MATERIAL TO PROCESS:
## Begin
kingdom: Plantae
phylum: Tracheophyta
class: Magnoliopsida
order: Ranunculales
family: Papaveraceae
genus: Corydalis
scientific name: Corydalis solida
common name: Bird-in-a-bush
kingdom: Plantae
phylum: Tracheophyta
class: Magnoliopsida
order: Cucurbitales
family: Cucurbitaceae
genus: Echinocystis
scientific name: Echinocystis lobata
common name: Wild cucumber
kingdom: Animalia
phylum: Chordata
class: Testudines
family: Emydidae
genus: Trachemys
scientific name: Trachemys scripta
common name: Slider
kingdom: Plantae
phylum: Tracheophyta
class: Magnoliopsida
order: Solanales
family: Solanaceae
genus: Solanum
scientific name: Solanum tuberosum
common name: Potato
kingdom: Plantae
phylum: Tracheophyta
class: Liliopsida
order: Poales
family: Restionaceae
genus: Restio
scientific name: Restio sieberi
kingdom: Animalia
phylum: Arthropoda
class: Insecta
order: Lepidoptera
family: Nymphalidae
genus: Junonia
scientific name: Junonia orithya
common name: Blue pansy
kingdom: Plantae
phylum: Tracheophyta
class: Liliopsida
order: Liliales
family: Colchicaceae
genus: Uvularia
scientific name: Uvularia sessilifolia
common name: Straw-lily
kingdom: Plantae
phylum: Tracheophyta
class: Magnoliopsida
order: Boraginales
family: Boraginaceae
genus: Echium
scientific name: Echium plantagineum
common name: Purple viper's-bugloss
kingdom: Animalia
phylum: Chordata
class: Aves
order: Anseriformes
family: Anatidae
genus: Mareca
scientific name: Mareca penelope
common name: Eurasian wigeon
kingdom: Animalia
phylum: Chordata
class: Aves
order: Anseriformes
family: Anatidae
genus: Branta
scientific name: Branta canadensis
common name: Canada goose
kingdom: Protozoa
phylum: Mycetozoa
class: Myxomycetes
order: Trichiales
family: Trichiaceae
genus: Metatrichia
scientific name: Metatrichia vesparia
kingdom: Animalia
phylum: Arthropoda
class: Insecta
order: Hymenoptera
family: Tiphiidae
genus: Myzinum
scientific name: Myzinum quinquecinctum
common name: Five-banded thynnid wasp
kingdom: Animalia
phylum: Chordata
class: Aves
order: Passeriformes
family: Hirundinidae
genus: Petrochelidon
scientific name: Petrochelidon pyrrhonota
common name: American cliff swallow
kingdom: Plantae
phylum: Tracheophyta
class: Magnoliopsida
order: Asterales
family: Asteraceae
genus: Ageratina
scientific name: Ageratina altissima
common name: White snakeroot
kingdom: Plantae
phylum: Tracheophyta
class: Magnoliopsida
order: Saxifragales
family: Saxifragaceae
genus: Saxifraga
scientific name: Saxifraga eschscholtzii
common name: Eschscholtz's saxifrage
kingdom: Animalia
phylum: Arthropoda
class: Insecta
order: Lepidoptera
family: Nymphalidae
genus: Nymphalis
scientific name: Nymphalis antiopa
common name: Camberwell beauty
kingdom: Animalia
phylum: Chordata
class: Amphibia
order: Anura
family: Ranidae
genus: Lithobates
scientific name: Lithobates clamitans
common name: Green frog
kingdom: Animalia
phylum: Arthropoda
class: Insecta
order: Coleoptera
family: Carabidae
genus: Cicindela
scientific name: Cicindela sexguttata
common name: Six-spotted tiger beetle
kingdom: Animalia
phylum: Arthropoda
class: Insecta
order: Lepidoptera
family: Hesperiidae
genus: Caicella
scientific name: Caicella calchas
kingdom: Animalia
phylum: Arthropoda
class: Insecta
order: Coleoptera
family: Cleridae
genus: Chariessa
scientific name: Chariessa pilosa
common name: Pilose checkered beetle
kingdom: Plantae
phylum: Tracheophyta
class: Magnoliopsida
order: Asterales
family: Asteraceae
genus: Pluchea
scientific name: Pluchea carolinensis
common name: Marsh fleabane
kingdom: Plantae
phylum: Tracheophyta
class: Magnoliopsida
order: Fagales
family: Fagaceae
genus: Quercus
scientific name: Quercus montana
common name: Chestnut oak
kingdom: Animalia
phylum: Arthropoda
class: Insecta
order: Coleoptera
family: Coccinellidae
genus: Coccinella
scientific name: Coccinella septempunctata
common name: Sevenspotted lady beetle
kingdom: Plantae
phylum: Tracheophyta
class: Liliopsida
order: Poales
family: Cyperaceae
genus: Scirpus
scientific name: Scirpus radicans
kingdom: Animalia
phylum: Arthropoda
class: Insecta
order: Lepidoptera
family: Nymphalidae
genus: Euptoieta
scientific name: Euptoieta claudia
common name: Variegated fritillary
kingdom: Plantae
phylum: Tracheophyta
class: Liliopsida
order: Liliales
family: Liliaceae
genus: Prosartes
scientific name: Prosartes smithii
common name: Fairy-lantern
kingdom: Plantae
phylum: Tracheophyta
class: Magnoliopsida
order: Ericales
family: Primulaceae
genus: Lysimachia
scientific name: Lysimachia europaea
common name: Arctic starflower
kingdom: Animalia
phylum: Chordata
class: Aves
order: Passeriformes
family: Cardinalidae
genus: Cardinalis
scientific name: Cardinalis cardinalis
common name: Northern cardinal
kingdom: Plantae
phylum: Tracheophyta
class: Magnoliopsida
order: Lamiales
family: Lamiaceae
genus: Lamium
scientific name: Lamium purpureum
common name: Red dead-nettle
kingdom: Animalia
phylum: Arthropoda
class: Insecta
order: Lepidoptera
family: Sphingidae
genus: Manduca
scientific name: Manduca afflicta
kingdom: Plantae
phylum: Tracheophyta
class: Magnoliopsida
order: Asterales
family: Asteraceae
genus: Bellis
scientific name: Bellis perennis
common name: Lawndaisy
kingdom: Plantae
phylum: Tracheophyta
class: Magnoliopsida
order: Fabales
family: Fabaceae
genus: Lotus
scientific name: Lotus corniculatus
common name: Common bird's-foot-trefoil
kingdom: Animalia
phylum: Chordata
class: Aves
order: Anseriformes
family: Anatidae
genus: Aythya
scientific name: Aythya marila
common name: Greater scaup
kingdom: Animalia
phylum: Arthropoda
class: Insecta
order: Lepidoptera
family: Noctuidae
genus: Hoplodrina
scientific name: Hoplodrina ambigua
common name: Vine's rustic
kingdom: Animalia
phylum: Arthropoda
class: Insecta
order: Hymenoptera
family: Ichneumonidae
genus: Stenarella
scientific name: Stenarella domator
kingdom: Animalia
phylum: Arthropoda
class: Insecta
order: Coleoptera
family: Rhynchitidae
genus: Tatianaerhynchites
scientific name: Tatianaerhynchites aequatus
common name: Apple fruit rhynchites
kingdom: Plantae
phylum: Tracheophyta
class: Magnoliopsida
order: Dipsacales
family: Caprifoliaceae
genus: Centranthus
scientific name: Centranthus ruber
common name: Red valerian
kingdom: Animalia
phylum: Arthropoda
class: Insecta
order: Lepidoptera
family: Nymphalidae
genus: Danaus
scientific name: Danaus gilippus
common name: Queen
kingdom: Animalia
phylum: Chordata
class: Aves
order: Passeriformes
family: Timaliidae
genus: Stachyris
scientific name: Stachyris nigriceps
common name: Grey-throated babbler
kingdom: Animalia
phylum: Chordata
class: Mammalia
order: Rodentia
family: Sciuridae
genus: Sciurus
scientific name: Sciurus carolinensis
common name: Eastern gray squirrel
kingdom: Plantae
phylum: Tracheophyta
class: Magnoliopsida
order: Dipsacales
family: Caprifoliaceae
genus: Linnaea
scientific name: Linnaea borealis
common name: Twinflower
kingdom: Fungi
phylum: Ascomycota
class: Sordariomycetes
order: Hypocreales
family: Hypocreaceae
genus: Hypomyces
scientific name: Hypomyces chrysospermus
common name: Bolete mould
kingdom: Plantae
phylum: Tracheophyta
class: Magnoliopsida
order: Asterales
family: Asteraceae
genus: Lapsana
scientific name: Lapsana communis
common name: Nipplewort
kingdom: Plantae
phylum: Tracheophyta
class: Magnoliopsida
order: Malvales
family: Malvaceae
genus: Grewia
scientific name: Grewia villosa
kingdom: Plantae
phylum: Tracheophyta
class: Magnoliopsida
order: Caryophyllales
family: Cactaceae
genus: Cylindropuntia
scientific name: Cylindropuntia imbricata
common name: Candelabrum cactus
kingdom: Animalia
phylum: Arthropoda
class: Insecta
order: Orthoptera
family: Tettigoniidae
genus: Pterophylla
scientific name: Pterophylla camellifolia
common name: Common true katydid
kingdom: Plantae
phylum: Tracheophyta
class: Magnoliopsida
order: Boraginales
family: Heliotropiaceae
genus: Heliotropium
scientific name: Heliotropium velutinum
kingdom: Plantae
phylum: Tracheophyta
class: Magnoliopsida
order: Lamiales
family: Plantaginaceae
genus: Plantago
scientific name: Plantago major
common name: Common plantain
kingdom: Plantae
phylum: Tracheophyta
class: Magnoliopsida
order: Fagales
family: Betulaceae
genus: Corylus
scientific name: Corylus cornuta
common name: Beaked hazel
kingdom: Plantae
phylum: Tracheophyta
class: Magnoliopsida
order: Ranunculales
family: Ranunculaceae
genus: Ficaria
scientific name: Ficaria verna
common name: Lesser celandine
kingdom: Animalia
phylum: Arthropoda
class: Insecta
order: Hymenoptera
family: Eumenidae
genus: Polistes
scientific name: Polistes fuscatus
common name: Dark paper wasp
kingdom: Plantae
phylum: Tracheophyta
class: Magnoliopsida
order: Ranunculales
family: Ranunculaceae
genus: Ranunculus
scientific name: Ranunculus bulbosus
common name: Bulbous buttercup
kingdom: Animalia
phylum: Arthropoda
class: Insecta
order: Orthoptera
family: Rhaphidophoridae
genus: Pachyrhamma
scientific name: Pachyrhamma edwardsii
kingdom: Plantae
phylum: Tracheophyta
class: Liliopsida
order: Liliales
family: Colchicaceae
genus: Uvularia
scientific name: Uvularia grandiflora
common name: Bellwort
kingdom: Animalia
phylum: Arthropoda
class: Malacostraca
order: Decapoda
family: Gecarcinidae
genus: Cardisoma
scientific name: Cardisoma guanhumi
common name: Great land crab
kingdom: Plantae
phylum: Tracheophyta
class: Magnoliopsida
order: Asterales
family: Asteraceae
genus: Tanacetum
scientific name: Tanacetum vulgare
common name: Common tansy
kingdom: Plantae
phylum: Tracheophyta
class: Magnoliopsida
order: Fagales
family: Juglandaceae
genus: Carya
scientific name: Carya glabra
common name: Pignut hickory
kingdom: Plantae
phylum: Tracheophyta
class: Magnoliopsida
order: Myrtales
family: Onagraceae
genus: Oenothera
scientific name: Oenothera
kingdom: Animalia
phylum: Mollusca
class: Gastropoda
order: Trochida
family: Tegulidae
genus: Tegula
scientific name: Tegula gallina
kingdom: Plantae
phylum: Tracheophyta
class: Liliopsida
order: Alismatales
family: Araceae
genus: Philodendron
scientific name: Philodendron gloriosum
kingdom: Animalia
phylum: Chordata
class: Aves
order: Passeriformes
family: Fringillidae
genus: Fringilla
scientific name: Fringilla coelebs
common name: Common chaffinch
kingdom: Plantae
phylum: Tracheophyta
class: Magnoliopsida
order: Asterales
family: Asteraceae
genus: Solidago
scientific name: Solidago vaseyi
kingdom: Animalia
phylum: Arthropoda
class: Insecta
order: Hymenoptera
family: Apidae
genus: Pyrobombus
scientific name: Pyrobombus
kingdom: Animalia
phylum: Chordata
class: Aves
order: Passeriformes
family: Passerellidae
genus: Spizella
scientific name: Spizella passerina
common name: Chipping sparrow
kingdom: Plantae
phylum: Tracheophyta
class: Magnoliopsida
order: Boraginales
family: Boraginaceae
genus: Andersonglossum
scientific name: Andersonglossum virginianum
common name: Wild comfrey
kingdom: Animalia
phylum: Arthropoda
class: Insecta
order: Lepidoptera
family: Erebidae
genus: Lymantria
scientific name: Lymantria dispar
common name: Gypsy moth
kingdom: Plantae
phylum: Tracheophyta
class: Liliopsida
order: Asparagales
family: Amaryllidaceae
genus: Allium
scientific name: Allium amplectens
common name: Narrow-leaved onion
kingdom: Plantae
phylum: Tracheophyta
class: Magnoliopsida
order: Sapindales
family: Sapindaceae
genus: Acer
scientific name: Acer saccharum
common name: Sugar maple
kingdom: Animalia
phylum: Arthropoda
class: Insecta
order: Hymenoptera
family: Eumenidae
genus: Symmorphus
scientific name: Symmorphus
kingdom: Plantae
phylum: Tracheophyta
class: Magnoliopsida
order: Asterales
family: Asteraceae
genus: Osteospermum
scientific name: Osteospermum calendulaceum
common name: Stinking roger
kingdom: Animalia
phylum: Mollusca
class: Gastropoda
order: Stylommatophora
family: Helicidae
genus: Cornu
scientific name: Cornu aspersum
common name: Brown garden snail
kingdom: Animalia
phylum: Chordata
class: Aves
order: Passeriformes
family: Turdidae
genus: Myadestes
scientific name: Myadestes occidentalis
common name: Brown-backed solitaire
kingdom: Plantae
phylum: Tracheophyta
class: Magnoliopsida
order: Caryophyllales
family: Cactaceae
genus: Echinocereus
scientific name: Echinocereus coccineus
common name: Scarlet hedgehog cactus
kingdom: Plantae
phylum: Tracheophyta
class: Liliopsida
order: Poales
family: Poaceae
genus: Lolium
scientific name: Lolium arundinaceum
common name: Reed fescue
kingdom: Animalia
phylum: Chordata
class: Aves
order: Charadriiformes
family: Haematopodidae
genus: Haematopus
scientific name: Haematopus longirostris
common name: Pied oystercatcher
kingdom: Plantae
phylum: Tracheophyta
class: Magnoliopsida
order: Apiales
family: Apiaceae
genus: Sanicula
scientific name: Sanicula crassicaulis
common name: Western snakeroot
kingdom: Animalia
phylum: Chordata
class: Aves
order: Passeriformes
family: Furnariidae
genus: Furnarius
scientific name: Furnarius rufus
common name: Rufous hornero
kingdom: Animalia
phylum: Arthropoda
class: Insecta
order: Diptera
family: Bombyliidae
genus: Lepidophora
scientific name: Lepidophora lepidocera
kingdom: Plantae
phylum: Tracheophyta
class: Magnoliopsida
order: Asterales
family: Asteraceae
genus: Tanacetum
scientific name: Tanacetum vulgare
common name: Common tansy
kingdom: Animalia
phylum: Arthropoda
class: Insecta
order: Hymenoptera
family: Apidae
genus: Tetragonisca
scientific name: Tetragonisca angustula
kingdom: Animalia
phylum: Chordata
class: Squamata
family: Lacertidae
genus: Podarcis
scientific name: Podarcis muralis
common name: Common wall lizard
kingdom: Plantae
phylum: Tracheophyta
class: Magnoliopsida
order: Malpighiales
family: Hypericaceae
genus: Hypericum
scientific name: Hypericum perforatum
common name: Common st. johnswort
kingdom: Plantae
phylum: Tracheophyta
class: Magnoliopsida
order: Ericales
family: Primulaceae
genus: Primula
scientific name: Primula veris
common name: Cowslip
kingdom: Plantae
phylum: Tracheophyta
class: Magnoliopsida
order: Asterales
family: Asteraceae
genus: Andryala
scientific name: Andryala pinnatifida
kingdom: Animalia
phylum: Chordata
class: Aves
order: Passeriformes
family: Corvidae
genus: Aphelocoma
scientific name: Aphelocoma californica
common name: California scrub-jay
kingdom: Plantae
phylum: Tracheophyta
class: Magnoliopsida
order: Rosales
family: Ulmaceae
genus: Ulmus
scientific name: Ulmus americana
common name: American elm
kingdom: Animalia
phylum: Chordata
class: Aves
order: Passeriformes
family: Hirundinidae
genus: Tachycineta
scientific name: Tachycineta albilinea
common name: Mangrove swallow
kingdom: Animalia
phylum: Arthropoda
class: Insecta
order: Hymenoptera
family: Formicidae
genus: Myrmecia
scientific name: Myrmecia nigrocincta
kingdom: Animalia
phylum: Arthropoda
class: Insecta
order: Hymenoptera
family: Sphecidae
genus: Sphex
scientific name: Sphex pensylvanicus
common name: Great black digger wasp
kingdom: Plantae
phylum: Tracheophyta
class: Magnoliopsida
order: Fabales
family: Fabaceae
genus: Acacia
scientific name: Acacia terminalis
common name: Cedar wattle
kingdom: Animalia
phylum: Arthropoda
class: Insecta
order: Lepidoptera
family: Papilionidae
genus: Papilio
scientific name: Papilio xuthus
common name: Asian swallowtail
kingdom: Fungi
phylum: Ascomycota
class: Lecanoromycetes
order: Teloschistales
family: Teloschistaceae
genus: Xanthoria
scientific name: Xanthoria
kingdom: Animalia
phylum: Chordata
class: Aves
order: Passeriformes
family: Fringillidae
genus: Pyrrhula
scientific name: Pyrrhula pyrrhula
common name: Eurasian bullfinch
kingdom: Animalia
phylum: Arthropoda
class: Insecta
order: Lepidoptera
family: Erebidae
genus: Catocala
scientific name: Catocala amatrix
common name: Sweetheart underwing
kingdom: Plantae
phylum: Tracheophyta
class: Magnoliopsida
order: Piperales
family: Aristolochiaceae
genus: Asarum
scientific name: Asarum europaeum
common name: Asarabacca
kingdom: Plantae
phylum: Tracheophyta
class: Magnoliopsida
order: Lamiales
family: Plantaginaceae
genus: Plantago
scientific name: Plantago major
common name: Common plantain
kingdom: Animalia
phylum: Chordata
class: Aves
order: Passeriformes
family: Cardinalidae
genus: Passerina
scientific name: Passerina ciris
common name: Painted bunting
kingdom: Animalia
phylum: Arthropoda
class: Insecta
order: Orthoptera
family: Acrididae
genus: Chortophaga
## End
STATED TASK: Reproduce every line of the rows from the one containing "scientific name: Euptoieta claudia" down to the one containing "scientific name: Centranthus ruber", including both.

OUTPUT FOR THIS EXERCISE:
scientific name: Euptoieta claudia
common name: Variegated fritillary
kingdom: Plantae
phylum: Tracheophyta
class: Liliopsida
order: Liliales
family: Liliaceae
genus: Prosartes
scientific name: Prosartes smithii
common name: Fairy-lantern
kingdom: Plantae
phylum: Tracheophyta
class: Magnoliopsida
order: Ericales
family: Primulaceae
genus: Lysimachia
scientific name: Lysimachia europaea
common name: Arctic starflower
kingdom: Animalia
phylum: Chordata
class: Aves
order: Passeriformes
family: Cardinalidae
genus: Cardinalis
scientific name: Cardinalis cardinalis
common name: Northern cardinal
kingdom: Plantae
phylum: Tracheophyta
class: Magnoliopsida
order: Lamiales
family: Lamiaceae
genus: Lamium
scientific name: Lamium purpureum
common name: Red dead-nettle
kingdom: Animalia
phylum: Arthropoda
class: Insecta
order: Lepidoptera
family: Sphingidae
genus: Manduca
scientific name: Manduca afflicta
kingdom: Plantae
phylum: Tracheophyta
class: Magnoliopsida
order: Asterales
family: Asteraceae
genus: Bellis
scientific name: Bellis perennis
common name: Lawndaisy
kingdom: Plantae
phylum: Tracheophyta
class: Magnoliopsida
order: Fabales
family: Fabaceae
genus: Lotus
scientific name: Lotus corniculatus
common name: Common bird's-foot-trefoil
kingdom: Animalia
phylum: Chordata
class: Aves
order: Anseriformes
family: Anatidae
genus: Aythya
scientific name: Aythya marila
common name: Greater scaup
kingdom: Animalia
phylum: Arthropoda
class: Insecta
order: Lepidoptera
family: Noctuidae
genus: Hoplodrina
scientific name: Hoplodrina ambigua
common name: Vine's rustic
kingdom: Animalia
phylum: Arthropoda
class: Insecta
order: Hymenoptera
family: Ichneumonidae
genus: Stenarella
scientific name: Stenarella domator
kingdom: Animalia
phylum: Arthropoda
class: Insecta
order: Coleoptera
family: Rhynchitidae
genus: Tatianaerhynchites
scientific name: Tatianaerhynchites aequatus
common name: Apple fruit rhynchites
kingdom: Plantae
phylum: Tracheophyta
class: Magnoliopsida
order: Dipsacales
family: Caprifoliaceae
genus: Centranthus
scientific name: Centranthus ruber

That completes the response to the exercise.